Persistence format has been the basic constraint of all natural languages.  The information and context surrounding must be sequentially accessed.  When processing or comprehending small amounts of data, such that any one reader can hold the entirety in their mind, such a constraint is negligible.  As the collection of information increases however, meta-data (or information about information) becomes critical in order to efficiently comprehend, manipulate, and optimally utilize this information.

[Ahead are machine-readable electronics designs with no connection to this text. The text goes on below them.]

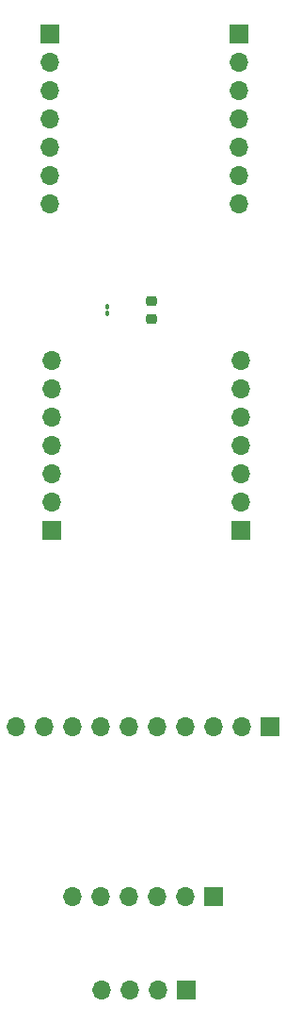
<source format=gbr>
%TF.GenerationSoftware,KiCad,Pcbnew,8.0.8*%
%TF.CreationDate,2025-02-10T09:30:08-08:00*%
%TF.ProjectId,pLUFsPCB,704c5546-7350-4434-922e-6b696361645f,1*%
%TF.SameCoordinates,Original*%
%TF.FileFunction,Soldermask,Top*%
%TF.FilePolarity,Negative*%
%FSLAX46Y46*%
G04 Gerber Fmt 4.6, Leading zero omitted, Abs format (unit mm)*
G04 Created by KiCad (PCBNEW 8.0.8) date 2025-02-10 09:30:08*
%MOMM*%
%LPD*%
G01*
G04 APERTURE LIST*
G04 Aperture macros list*
%AMRoundRect*
0 Rectangle with rounded corners*
0 $1 Rounding radius*
0 $2 $3 $4 $5 $6 $7 $8 $9 X,Y pos of 4 corners*
0 Add a 4 corners polygon primitive as box body*
4,1,4,$2,$3,$4,$5,$6,$7,$8,$9,$2,$3,0*
0 Add four circle primitives for the rounded corners*
1,1,$1+$1,$2,$3*
1,1,$1+$1,$4,$5*
1,1,$1+$1,$6,$7*
1,1,$1+$1,$8,$9*
0 Add four rect primitives between the rounded corners*
20,1,$1+$1,$2,$3,$4,$5,0*
20,1,$1+$1,$4,$5,$6,$7,0*
20,1,$1+$1,$6,$7,$8,$9,0*
20,1,$1+$1,$8,$9,$2,$3,0*%
G04 Aperture macros list end*
%ADD10R,1.700000X1.700000*%
%ADD11O,1.700000X1.700000*%
%ADD12RoundRect,0.218750X0.256250X-0.218750X0.256250X0.218750X-0.256250X0.218750X-0.256250X-0.218750X0*%
%ADD13RoundRect,0.100000X0.100000X-0.130000X0.100000X0.130000X-0.100000X0.130000X-0.100000X-0.130000X0*%
G04 APERTURE END LIST*
D10*
%TO.C,J1*%
X172000000Y-82725000D03*
D11*
X172000000Y-80185000D03*
X172000000Y-77645000D03*
X172000000Y-75105000D03*
X172000000Y-72565000D03*
X172000000Y-70025000D03*
X172000000Y-67485000D03*
%TD*%
D10*
%TO.C,J6*%
X171850000Y-38205000D03*
D11*
X171850000Y-40745000D03*
X171850000Y-43285000D03*
X171850000Y-45825000D03*
X171850000Y-48365000D03*
X171850000Y-50905000D03*
X171850000Y-53445000D03*
%TD*%
D12*
%TO.C,D1*%
X164000000Y-63787500D03*
X164000000Y-62212500D03*
%TD*%
D10*
%TO.C,J3*%
X169600000Y-115645000D03*
D11*
X167060000Y-115645000D03*
X164520000Y-115645000D03*
X161980000Y-115645000D03*
X159440000Y-115645000D03*
X156900000Y-115645000D03*
%TD*%
D10*
%TO.C,J5*%
X154850000Y-38200000D03*
D11*
X154850000Y-40740000D03*
X154850000Y-43280000D03*
X154850000Y-45820000D03*
X154850000Y-48360000D03*
X154850000Y-50900000D03*
X154850000Y-53440000D03*
%TD*%
D10*
%TO.C,J7*%
X167080000Y-124000000D03*
D11*
X164540000Y-124000000D03*
X162000000Y-124000000D03*
X159460000Y-124000000D03*
%TD*%
D10*
%TO.C,J4*%
X174675000Y-100405000D03*
D11*
X172135000Y-100405000D03*
X169595000Y-100405000D03*
X167055000Y-100405000D03*
X164515000Y-100405000D03*
X161975000Y-100405000D03*
X159435000Y-100405000D03*
X156895000Y-100405000D03*
X154355000Y-100405000D03*
X151815000Y-100405000D03*
%TD*%
D10*
%TO.C,J2*%
X155000000Y-82725000D03*
D11*
X155000000Y-80185000D03*
X155000000Y-77645000D03*
X155000000Y-75105000D03*
X155000000Y-72565000D03*
X155000000Y-70025000D03*
X155000000Y-67485000D03*
%TD*%
D13*
%TO.C,R2*%
X160000000Y-63320000D03*
X160000000Y-62680000D03*
%TD*%
M02*

</source>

At the advent of the information age, collapse of costs previously limiting collection, fidelity, transfer, storing, and sharing of information result in a rapid increase in the quantity of information available.  Todays and the futures quantity of data exacerbates the inherent linguistic constraint: context as a sequential access challenge, and benefits a statistically based method to understand and utilize data.


Eureka addresses the context challenge by decomposing a corpus into its constituent parts to such a degree that it creates a complete conservative set of meta-information optimized for recall and discovery.  By guiding the user or algorithm through the landscape which is the meta-data representation insight and utility may be achieved.

On the basis of statistics and ordering information alone, corpora of enormous size could be organized in a distributed system and accessible in near real-time for human and algorithmic analysis.

The resulting system would outperform in resource consumption and speed conventional big data systems based upon traditional  approaches.  Eureka would excel in multiple roles as a repository, a random access datastore, a realtime query and machine analytics, a resource speeding training, allowing for finer and faster structured and unstructured data processing.